Le continent produit 10% du coton mondial mais ne possède que très peu d’usines. Les exportations africaines ne représentent que 0.5% de la production textile mondiale. Environ 16 millions de personnes sont impliquées dans la production, la transformation et la commercialisation du coton. Dans des pays comme le Tchad ou le burkina Faso, le coton représente plus de 5% du PIB. En son temps, Thomas Sankara avait imposé le port du Faso Dan Fani et de vêtements fabriqués en coton local. Pour Mohamed Aly, Ministre de l’industrie du Mali : » si on [le Mali] transformait au moins 20% de la production annuelle de coton au Mali, le pays serait développé. » Les importations de friperie représentent en Afrique jusqu’à 42,5 millions de dollars US par an selon Oxfam.
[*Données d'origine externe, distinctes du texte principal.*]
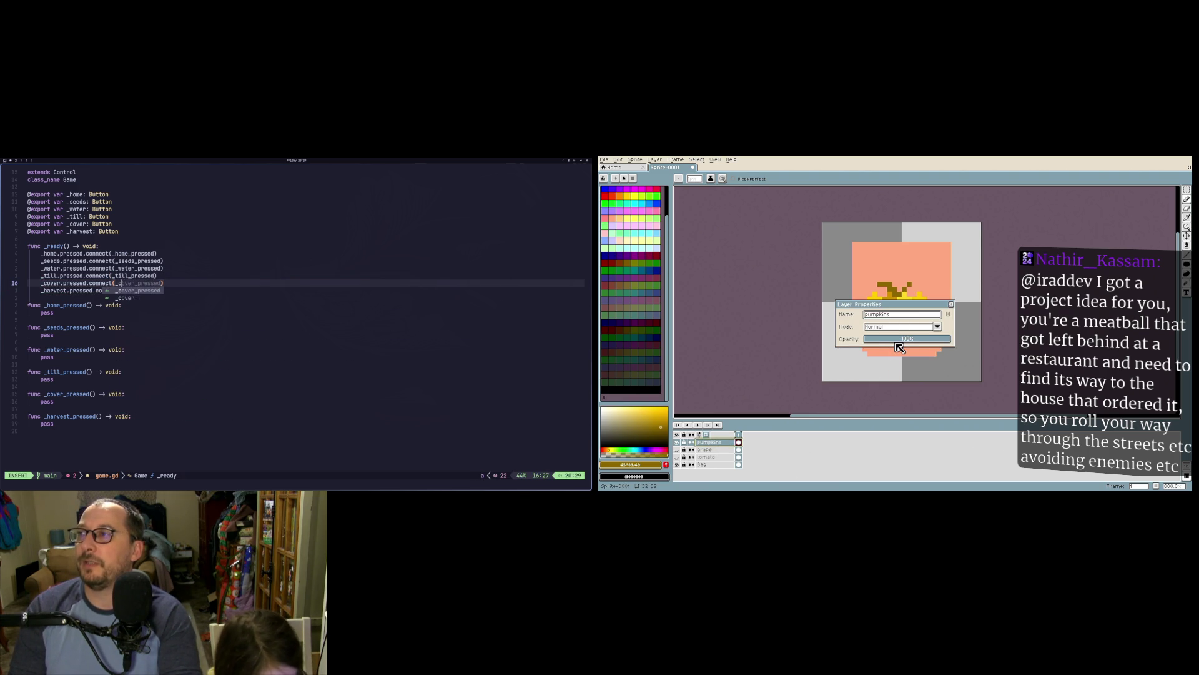
text(p)
key(Return)
key(Escape)
key(BackSpace)
key(BackSpace)
key(Escape)
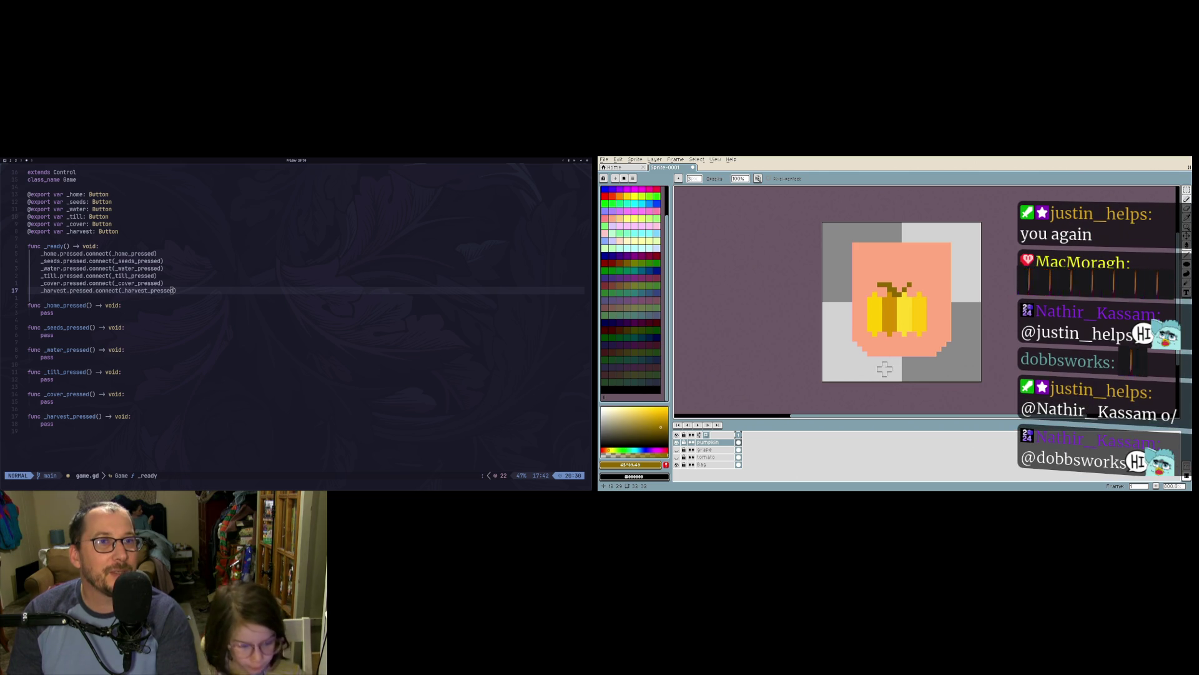
Step: Repaint the pumpkin's left segment darker with the pencil and undo the eraser stroke
drag(889, 299, 892, 328)
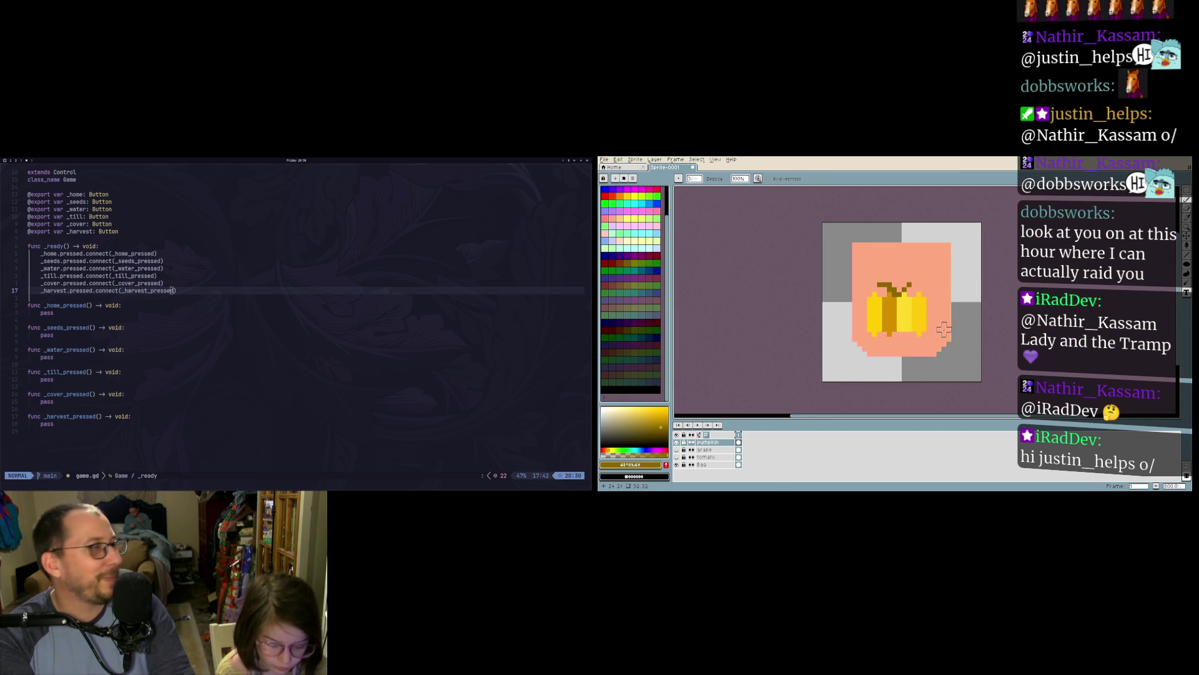
key(ctrl+z)
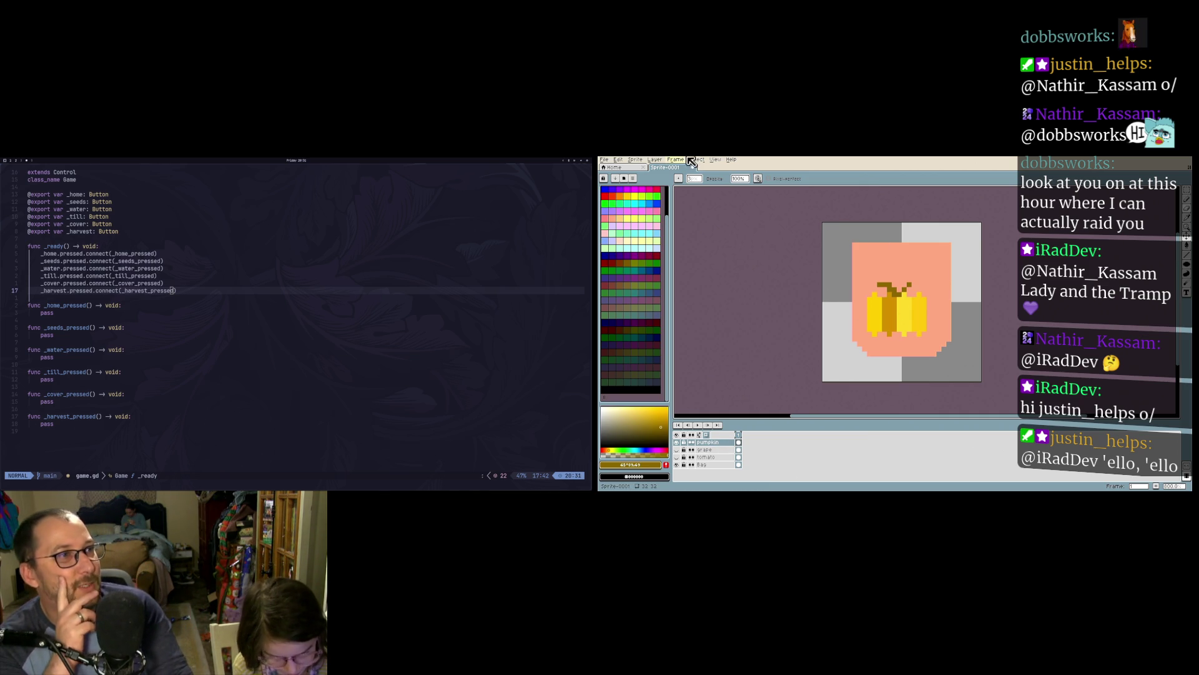
Step: Add a new empty layer from the Layer menu and hide the Bag layer
click(655, 159)
mouse_move(695, 199)
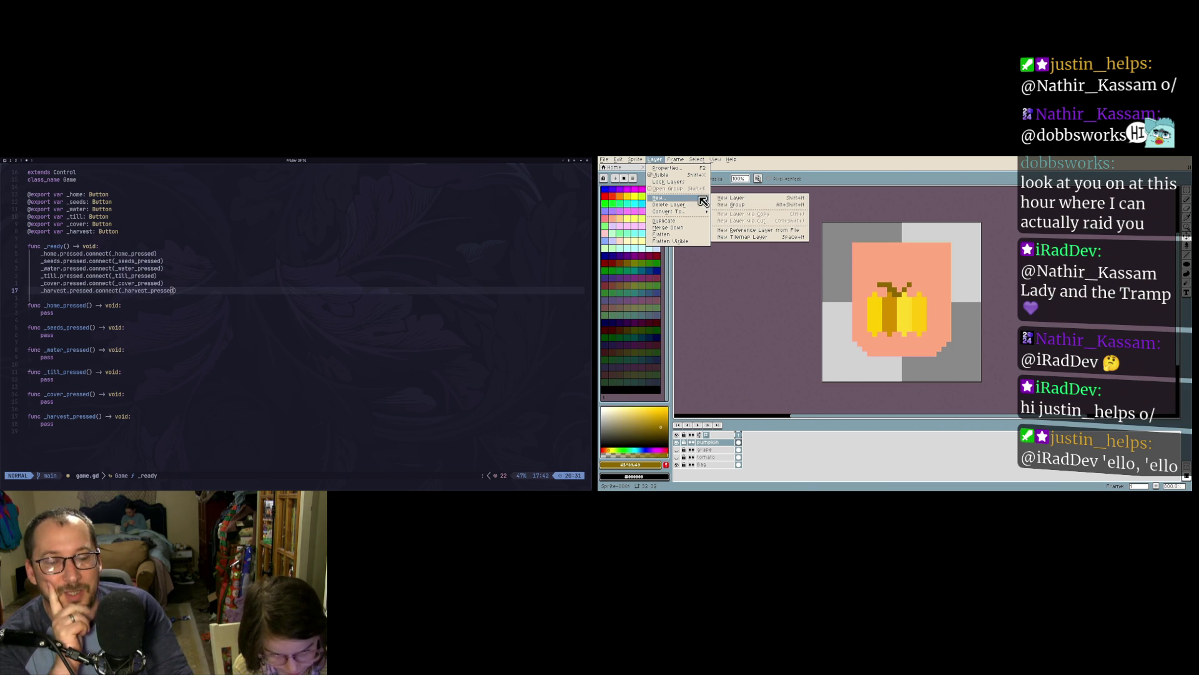
click(749, 198)
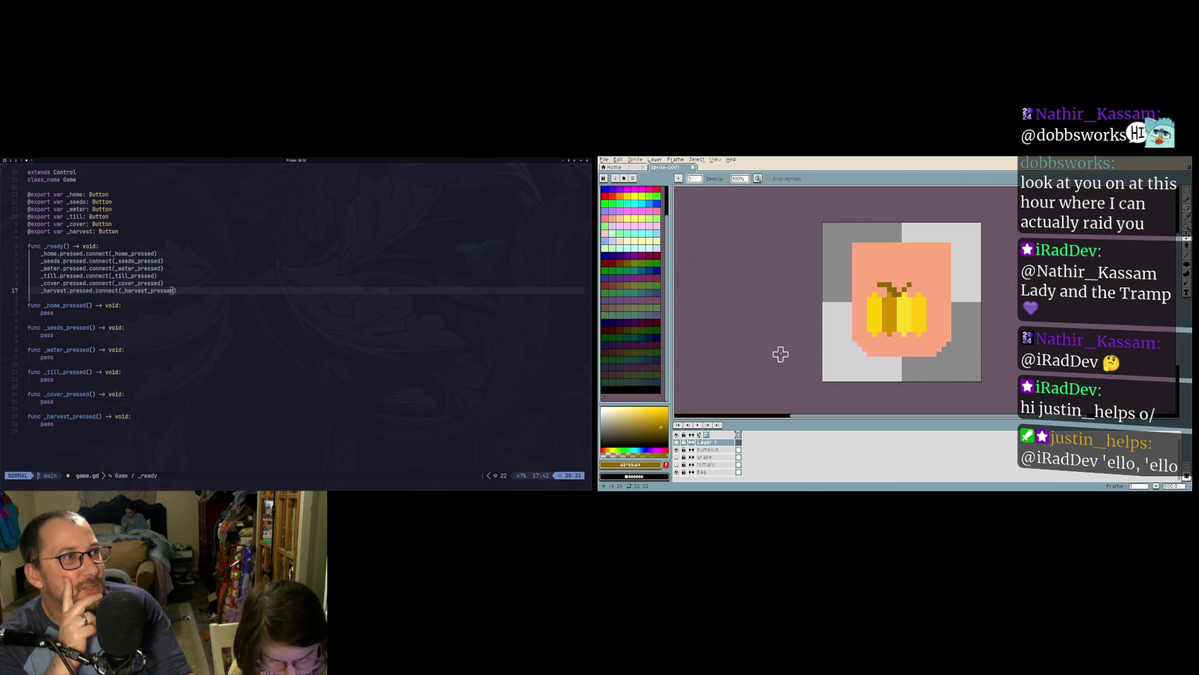
click(677, 473)
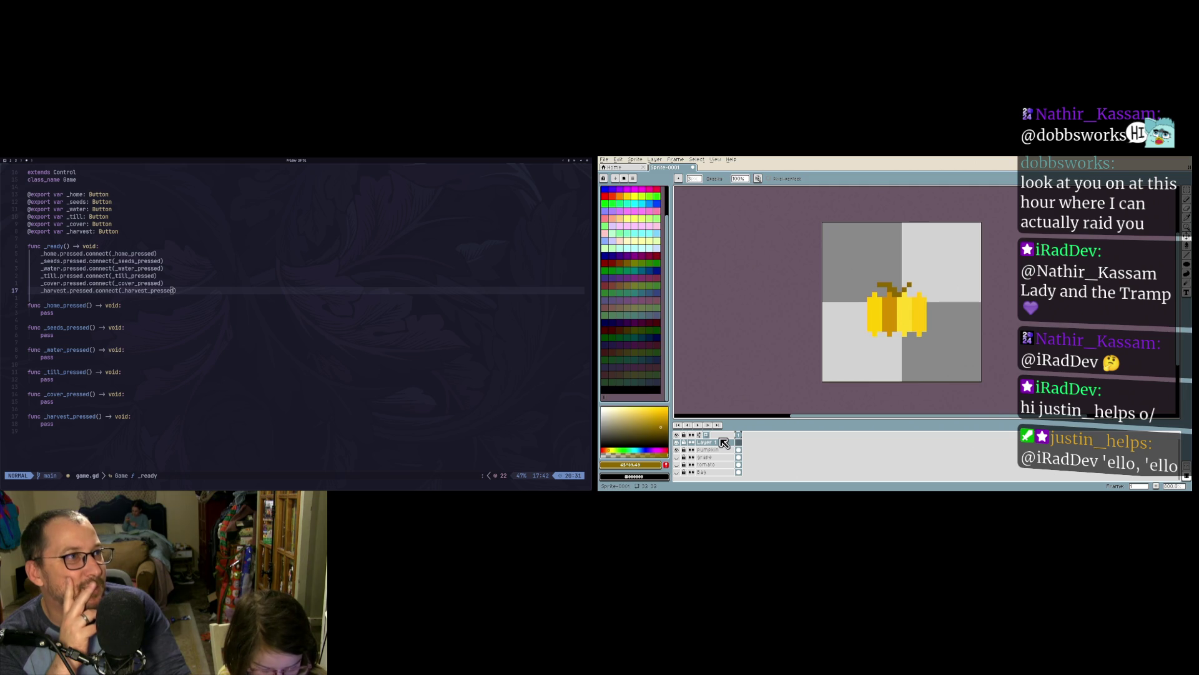
Step: Edit the new layer's properties, keeping opacity at 100%, and confirm
double_click(729, 442)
Literie en Faso Dan Fani de la maison intègre
Au Sénégal, la résistance et la persévérance entretiennent le rêve d’une marque authentiquement africaine avec une vision esthétique en phase avec les codes du luxe international. AISSA DIONE TEXTILES (ADT) s’attèle à faire perdurer l’effort et la vision d’une autre histoire textile en Afrique. En préservant l’art et les savoir-faire des tisserands mandjaques qu’elle embauche par centaines pour servir les plus belles marques du monde telles que HERMES, LOUBOUTIN, LOEWE ainsi que des décorateurs de renommée internationale tels que Jacques GRANGE ou Christian LIAGRE, elle démontre qu’une autre histoire de l’Afrique peut s’écrire à travers le textile et les savoir-faire locaux millénaires qui ont résisté à la colonisation. Au Japon par exemple des techniques de tissage similaires bénéficient du label UNESCO « patrimoine immatériel ».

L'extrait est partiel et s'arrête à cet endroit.